=== Begin Enclosure ===
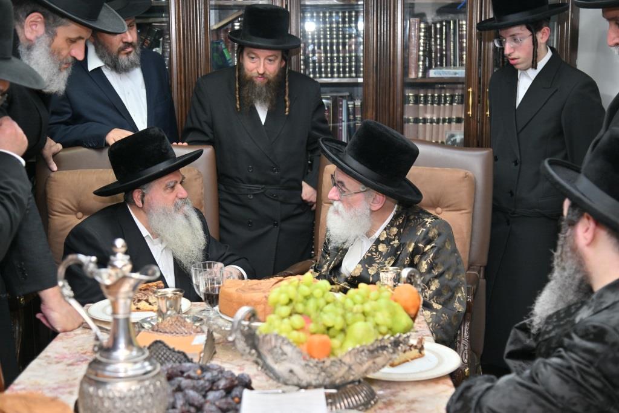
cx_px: 310
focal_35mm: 52
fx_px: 894
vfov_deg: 26.0
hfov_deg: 38.2
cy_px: 206
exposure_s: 1/200
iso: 250
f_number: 4
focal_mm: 52
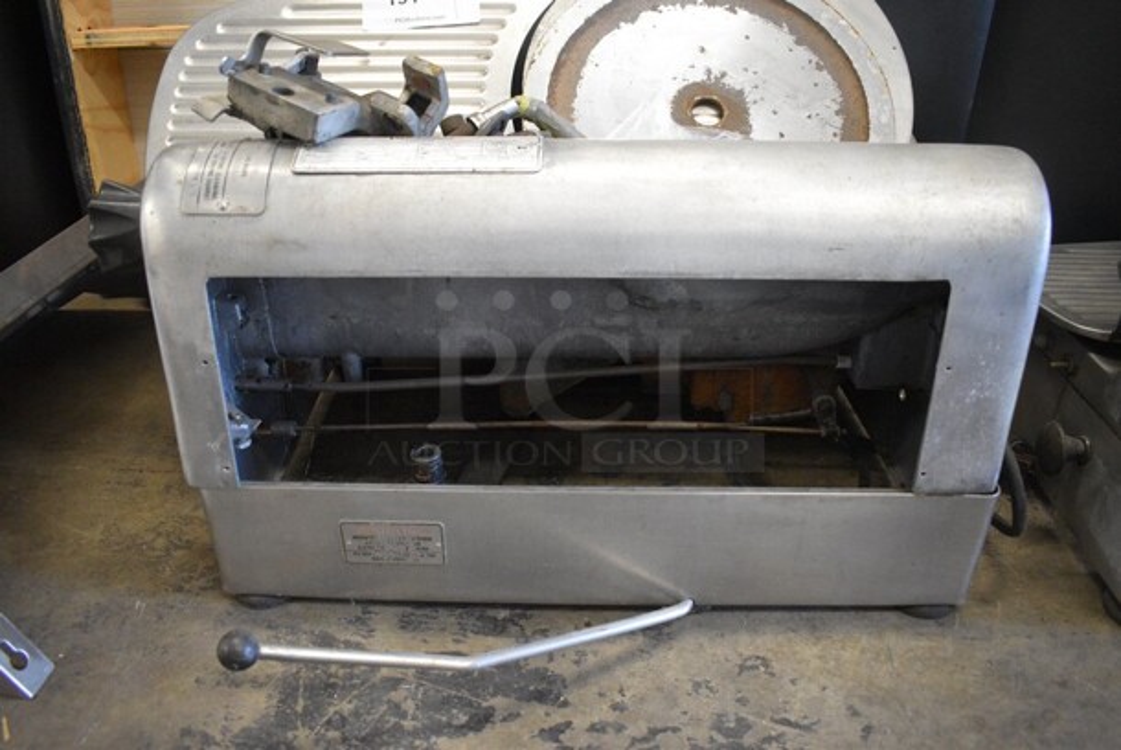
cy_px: 375
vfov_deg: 48.0
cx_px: 560
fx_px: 842
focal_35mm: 27
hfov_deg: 67.3
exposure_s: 1/125
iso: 3200
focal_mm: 18
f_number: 3.5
=== End Enclosure ===
Keep the pictures out while you retype all of the data above exactly as it appears.

cx_px: 310
focal_35mm: 52
fx_px: 894
vfov_deg: 26.0
hfov_deg: 38.2
cy_px: 206
exposure_s: 1/200
iso: 250
f_number: 4
focal_mm: 52
cy_px: 375
vfov_deg: 48.0
cx_px: 560
fx_px: 842
focal_35mm: 27
hfov_deg: 67.3
exposure_s: 1/125
iso: 3200
focal_mm: 18
f_number: 3.5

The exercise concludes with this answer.